**Task details:**
From the column on Sonia Sotomayor's Supreme Court nomination, copy out word for word everything from "But rather than" down to "President did yesterday....".

By Dan Froomkin
1:15 PM ET, 05/27/2009
U.S. Appeals Court Judge Sonia Sotamayor, President Obama's Supreme Court nominee, would bring needed diversity to a panel still very much dominated by white males.
That's something to celebrate -- unless of course you're not a believer in the value of diversity, which is what a number of Sotomayor's critics are starting to sound like.
Why is diversity important? Why is it particularly important someplace like the Supreme Court -- the ultimate champion of the rule of law and protector of minority rights? Precisely because people from different backgrounds bring different perspectives to bear in the decisionmaking process. And that, the American tradition suggests, leads to better outcomes.
Sotomayor acknowledges that her background -- as a woman, as a Latina, as someone from modest circumstances -- informs her judgment. She has correctly suggested that this perspective has some value, and could even at times lead to wiser decisions than would be made by people lacking similar experiences.
But rather than celebrate this, Sotomayor's few yet vocal right-wing critics are getting awfully close to suggesting that a Supreme Court nominee who is from a minority background, and who admits that her background informs her thinking and judgment, is presumptively disqualified -- in favor of either white men or people who think like them.
Neither her record nor her words suggest that her personal experiences have turned Sotomayor into some sort of outlaw judge. Rather, she seems to fall right into the Democratic mainstream.
But consider what the Wall Street Journal editorial board had to say about Sotomayor today: "She is a judge steeped in the legal school of identity politics. This is not the same as taking justifiable pride in being the first Puerto Rican-American nominated to the Court, as both she and the President did yesterday....
"Judge Sotomayor's belief is that a 'Latina woman' is by definition a superior judge to a 'white male' because she has had more 'richness' in her struggle. The danger inherent in this judicial view is that the law isn't what the Constitution says but whatever the judge in the 'richness' of her experience comes to believe it should be."
Or the statement from Oklahoma Republican Senator Jim Inhofe: "Of primary concern to me is whether or not Judge Sotomayor follows the proper role of judges and refrains from legislating from the bench. Some of her recent comments on this matter have given me cause for great concern. In the months ahead, it will be important for those of us in the U.S. Senate to weigh her qualifications and character as well as her ability to rule fairly without undue influence from her own personal race, gender, or political preferences."
The American Prospect's Dana Goldstein responds: "Yes. Because the worldviews of John Roberts, Sam Alito, John Paul Stevens, Anthony Kennedy, Stephen Breyer, and Antonin Scalia are not impacted at all by their white male identities. White men are raceless and genderless, haven't you heard?"
Or, as blogger Atrios puts it: "The greatest practitioners of whatever it is we call 'identity politics' in this country have always been white males. The lack of self-awareness of this fact is what is termed unexamined privilege."
Here is the 2001 speech that Sotomayor's critics are citing as Exhibit A of her "identity politics." The supposedly incendiary line: "I would hope that a wise Latina woman with the richness of her experiences would more often than not reach a better conclusion than a white male who hasn't lived that life."

**Supplied entries:**
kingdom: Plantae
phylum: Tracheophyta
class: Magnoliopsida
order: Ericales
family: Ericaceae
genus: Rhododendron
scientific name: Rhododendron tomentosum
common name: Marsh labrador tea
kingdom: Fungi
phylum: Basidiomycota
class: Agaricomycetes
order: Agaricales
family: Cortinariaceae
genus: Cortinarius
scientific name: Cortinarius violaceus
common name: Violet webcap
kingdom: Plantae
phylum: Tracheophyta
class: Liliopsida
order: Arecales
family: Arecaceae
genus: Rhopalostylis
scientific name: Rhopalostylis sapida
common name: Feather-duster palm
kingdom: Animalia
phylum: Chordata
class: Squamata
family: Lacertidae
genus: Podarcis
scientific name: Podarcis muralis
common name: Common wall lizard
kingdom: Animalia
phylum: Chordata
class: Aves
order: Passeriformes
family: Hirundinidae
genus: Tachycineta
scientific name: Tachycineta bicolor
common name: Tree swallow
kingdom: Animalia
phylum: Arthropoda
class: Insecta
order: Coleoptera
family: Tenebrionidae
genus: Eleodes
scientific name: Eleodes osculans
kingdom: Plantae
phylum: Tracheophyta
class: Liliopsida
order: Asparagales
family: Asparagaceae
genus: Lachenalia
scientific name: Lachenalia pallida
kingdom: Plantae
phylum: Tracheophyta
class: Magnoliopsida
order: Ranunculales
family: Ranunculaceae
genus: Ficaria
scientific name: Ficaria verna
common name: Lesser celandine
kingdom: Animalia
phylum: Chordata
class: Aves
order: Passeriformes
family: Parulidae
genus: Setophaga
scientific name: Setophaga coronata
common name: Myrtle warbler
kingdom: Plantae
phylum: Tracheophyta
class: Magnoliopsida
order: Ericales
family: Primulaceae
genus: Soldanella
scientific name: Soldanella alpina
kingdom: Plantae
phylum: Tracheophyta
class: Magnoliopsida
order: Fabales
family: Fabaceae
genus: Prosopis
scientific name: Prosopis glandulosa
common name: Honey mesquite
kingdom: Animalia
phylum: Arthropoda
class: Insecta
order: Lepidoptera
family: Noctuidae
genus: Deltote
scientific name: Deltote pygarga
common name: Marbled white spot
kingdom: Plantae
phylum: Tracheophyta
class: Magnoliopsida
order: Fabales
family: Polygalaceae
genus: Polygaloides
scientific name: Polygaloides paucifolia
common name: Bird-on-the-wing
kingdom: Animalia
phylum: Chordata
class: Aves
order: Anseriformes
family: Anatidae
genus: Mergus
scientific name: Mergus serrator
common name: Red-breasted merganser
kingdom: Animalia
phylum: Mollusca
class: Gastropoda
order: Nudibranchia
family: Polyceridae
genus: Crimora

**Solution below:**
But rather than celebrate this, Sotomayor's few yet vocal right-wing critics are getting awfully close to suggesting that a Supreme Court nominee who is from a minority background, and who admits that her background informs her thinking and judgment, is presumptively disqualified -- in favor of either white men or people who think like them.
Neither her record nor her words suggest that her personal experiences have turned Sotomayor into some sort of outlaw judge. Rather, she seems to fall right into the Democratic mainstream.
But consider what the Wall Street Journal editorial board had to say about Sotomayor today: "She is a judge steeped in the legal school of identity politics. This is not the same as taking justifiable pride in being the first Puerto Rican-American nominated to the Court, as both she and the President did yesterday....